MDS was conducted using the Desmond software Vs 2020.1 from Schrodinger, focusing on apo and docked complex involving 4IBM, 1NME and 1SVC with butin. Triplicate sampling was carried out under identical conditions for each MD run to enhance result reliability. The simulations utilized the OPLS-2005 force field^74,75 and an explicit solvent model with simple point charger (SPC) water molecules. Sodium ions (Na+) were introduced to neutralize the charge, while a NaCl solution (0.15 M) was employed to mimic physiological conditions. The system underwent equilibration using the NVT ensemble for 200 ps, followed by a 12 ps equilibration and minimization run using the NPT ensemble, constructed using the Nose–Hoover chain coupling method⁷⁶. All simulations were conducted at a temperature of 27 °C, with a relaxation time of 1.0 ps and a pressure of 1 bar, utilizing a time step of 2 fs. Pressure regulation employed the Martyna–Tuckerman Klein chain coupling scheme with a relaxation duration of 2 ps. The particle mesh Ewald method was utilized for determining long-range electrostatic interaction, with a Coulomb interaction radius set at 9 cm. Bonded forces were estimated using the RESPA integrator with a time step of 2 fs. The stability of MD simulations was assessed through parameters including root mean square deviation (RMSD), radius of gyration (Rg), root mean square fluctuation (RMSF), solvent accessible surface area (SASA), and hydrogen bond count. Clustering analysis was performed on RMSD trajectories spanning 200 ns for Apo-4IBM and 4IBM + Butin complex using the Desmond trajectory clustering module, with a frequency of 20 and 10 possible clusters considered in the RMSD matrix construction. The most populated clusters from the apo, butin-bound, proteins (4IBM) were compared to investigate conformational changes, followed by a comparison of the top two most populated clusters to assess conformational variations at the ligand binding cavities^74,75,77.

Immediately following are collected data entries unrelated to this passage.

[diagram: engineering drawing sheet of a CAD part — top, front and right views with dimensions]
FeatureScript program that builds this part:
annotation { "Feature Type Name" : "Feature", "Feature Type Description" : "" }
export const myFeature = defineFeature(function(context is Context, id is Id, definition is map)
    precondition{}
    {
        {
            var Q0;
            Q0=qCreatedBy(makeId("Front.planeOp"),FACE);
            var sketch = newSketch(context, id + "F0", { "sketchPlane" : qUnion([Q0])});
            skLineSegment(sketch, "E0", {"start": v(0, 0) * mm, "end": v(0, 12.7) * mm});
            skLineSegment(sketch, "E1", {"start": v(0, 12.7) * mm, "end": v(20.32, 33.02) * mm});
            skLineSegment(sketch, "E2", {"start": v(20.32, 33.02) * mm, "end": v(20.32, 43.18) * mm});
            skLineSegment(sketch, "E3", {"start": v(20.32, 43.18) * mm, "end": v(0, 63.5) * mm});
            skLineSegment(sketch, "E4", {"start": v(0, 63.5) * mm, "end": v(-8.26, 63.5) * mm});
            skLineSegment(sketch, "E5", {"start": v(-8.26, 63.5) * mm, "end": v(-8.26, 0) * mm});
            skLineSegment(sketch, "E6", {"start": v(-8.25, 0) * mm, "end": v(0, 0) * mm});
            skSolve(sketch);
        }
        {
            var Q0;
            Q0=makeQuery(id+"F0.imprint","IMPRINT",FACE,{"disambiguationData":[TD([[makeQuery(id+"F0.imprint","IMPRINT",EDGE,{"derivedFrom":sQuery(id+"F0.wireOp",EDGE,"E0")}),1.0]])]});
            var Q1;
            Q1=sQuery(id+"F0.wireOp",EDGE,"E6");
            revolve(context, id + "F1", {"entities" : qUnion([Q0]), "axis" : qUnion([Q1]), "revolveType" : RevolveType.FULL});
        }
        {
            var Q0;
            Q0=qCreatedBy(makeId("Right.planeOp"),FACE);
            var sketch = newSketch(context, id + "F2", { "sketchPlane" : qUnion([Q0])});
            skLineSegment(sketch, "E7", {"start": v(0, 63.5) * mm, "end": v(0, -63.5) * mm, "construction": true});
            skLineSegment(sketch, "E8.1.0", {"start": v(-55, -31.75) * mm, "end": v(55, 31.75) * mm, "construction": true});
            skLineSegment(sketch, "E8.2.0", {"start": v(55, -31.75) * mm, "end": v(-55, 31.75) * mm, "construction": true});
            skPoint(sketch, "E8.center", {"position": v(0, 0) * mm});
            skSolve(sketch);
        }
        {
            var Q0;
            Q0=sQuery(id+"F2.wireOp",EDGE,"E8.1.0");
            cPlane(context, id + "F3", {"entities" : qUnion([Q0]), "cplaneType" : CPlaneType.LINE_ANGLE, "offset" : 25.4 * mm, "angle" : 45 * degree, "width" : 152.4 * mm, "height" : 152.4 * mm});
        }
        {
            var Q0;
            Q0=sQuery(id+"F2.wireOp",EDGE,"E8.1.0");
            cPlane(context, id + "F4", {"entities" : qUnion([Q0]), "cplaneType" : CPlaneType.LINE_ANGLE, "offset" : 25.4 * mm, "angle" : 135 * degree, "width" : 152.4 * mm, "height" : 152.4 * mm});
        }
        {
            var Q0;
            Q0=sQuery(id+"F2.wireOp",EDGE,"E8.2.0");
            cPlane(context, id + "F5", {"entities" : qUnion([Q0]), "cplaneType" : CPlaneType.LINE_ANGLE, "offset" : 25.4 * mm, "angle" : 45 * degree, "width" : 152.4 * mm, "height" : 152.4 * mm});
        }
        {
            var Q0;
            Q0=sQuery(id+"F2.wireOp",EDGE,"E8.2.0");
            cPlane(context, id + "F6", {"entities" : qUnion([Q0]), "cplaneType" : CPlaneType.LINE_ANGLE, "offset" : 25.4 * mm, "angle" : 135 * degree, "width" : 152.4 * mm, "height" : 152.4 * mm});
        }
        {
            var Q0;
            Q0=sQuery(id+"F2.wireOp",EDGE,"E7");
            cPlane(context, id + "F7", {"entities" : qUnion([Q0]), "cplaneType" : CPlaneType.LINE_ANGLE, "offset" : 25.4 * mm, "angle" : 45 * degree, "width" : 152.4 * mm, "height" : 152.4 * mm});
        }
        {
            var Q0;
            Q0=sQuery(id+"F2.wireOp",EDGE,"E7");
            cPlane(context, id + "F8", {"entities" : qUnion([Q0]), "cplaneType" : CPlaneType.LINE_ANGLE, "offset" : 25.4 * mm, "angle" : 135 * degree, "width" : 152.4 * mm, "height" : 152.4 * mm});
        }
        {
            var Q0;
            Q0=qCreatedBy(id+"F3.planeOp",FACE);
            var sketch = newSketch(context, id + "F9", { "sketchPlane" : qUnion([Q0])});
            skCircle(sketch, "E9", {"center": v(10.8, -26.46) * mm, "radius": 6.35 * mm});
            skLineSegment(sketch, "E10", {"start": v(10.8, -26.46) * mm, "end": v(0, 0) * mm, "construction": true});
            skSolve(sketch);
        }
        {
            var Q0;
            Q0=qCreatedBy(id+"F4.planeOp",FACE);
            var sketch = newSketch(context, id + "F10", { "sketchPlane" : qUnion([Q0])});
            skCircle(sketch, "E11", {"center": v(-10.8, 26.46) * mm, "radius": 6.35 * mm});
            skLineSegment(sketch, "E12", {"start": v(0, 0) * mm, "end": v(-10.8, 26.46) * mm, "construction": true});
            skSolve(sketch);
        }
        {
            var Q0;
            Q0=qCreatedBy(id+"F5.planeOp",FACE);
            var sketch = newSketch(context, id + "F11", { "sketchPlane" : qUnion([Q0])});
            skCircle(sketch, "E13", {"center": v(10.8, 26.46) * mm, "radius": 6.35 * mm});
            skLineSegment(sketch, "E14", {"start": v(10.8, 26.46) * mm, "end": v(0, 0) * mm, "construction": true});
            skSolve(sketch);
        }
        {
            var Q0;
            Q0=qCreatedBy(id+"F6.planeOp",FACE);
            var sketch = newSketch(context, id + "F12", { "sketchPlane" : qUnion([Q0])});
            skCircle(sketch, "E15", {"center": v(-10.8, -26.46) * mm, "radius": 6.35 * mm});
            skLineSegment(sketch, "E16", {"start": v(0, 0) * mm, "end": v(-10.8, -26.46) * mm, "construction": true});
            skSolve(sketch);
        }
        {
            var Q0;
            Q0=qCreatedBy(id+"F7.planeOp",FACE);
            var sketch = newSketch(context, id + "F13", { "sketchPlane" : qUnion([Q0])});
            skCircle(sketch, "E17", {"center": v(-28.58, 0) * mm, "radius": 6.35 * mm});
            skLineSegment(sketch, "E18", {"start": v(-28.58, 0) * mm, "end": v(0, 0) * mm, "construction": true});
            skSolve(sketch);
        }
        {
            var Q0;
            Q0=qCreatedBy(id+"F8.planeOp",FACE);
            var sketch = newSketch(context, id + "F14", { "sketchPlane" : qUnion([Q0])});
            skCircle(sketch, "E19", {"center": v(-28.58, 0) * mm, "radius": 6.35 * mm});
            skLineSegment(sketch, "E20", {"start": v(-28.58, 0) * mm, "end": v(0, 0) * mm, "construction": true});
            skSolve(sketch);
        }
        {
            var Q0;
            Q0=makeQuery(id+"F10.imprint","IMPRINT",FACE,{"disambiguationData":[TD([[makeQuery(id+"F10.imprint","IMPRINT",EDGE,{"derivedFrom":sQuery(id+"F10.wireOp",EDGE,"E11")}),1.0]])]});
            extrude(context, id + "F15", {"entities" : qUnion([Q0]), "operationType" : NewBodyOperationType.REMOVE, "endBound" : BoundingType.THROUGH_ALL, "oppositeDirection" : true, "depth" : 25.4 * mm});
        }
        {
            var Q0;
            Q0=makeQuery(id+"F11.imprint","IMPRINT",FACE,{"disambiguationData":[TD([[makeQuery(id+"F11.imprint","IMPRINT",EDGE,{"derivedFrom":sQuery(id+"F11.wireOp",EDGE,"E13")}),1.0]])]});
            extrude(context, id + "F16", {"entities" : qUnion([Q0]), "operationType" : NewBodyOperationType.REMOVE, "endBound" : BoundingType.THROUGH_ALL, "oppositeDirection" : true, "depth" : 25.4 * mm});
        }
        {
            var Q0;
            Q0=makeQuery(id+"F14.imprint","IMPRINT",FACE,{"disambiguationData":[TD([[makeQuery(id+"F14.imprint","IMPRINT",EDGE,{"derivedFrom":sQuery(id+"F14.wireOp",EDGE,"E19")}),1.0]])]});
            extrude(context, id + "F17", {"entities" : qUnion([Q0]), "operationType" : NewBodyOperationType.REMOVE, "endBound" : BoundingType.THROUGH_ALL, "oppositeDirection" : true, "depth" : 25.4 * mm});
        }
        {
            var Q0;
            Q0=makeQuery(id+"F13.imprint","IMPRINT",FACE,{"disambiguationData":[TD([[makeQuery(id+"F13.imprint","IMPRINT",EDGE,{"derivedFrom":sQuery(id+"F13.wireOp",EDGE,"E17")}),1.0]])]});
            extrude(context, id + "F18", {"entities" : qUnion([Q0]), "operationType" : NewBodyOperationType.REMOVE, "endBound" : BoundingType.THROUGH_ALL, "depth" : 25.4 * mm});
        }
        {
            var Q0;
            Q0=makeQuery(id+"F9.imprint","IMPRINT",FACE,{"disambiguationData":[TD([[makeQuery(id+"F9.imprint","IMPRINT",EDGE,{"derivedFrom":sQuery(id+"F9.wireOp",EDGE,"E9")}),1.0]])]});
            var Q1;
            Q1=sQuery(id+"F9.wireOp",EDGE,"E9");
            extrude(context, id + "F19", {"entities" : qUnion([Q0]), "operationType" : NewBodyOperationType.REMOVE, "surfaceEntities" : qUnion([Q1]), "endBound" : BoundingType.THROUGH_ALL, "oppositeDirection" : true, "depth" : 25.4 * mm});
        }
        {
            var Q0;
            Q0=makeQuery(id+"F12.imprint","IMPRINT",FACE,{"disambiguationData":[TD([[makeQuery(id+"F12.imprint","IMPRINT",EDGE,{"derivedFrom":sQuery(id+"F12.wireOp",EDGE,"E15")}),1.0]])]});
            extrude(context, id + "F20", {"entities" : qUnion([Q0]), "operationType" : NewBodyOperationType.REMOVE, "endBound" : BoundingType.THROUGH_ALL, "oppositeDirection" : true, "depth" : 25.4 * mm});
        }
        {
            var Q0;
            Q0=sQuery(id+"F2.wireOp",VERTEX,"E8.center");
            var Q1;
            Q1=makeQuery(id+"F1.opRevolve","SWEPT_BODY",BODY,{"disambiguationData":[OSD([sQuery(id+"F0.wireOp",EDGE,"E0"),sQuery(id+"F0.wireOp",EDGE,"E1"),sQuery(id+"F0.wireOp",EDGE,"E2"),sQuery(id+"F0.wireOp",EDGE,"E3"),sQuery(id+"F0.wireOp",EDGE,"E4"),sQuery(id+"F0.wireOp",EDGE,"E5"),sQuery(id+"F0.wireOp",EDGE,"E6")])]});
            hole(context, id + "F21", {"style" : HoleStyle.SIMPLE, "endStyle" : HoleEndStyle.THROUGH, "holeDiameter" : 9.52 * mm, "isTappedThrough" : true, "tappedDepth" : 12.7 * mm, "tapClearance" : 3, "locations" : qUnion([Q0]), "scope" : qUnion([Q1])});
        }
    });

Binding free energy analysis

The molecular mechanics combined with generalized Born surface area (MM-GBSA) approach was used to compute the binding free energies of the ligand–protein complexes. The MM-GBSA binding free energy was calculated using the Python script thermal mmgbsa.py in the simulation trajectory with the VSGB solvation model and the OPLS5 force field over last 50 frames with a 1 step sampling size. The binding free energy of MM-GBSA (kcal/mol) was estimated using the principle of additivity, in which individual energy modules such as columbic, covalent, hydrogen bond, van der Waals, self-contact, lipophilic and solvation of ligand and protein were collectively added. The equation used to calculate ΔG_bind is the following⁷⁷:

$${\mathrm{\Delta }G}_{\mathit{bind}}={\mathrm{\Delta }G}_{\mathit{MM}}+{\mathrm{\Delta }G}_{\mathit{Solv}}-{\mathrm{\Delta }G}_{\mathit{SA}},$$

where ΔG_bind designates the binding free energy, ΔG_MM designates difference between the free energies of ligand–protein complexes and the total energies of protein and ligand in isolated form, ΔG_Solv designates difference in the GSA solvation energies of the ligand-receptor complex and the sum of the solvation energies of the receptor and the ligand in the unbound state, ΔG_SA designates the difference in the surface area energies for the protein and the ligand.

Statistical analysis

One-way ANOVA was used for data analysis, followed by Tukey’s post hoc test with significance set at P < 0.05. Graph pad prism version 8.0.2 was used for statistical analysis.

Author contributions

Conceptualization: Imran Kazmi; methodology: Nadeem Sayyed; original draft: Hussam A. Bukhari; critical revision of manuscript: Muhammad Afzal, Fahad A. Al-Abbasi, Ryan A. Sheikh, May M. Alqurashi, Azizah Salim Bawadood, and Sami I. Alzarea; fund acquisition: Abdulaziz Alamri.

Data availability

The datasets generated during and/or analysed during the current study are available from the corresponding author on reasonable request.

Competing interests

The authors declare no competing interests.

Ethical approval

Animal experiments were approved by the Institutional Animal Ethical Committee, Trans-Genica Ethical Committee, M.S., India (approval number TRS/PT/023/039). In addition, all procedures for animal experiments described in this study were performed in accordance with the IAEC guidelines for the care and use of laboratory animals and ARRIVE guidelines.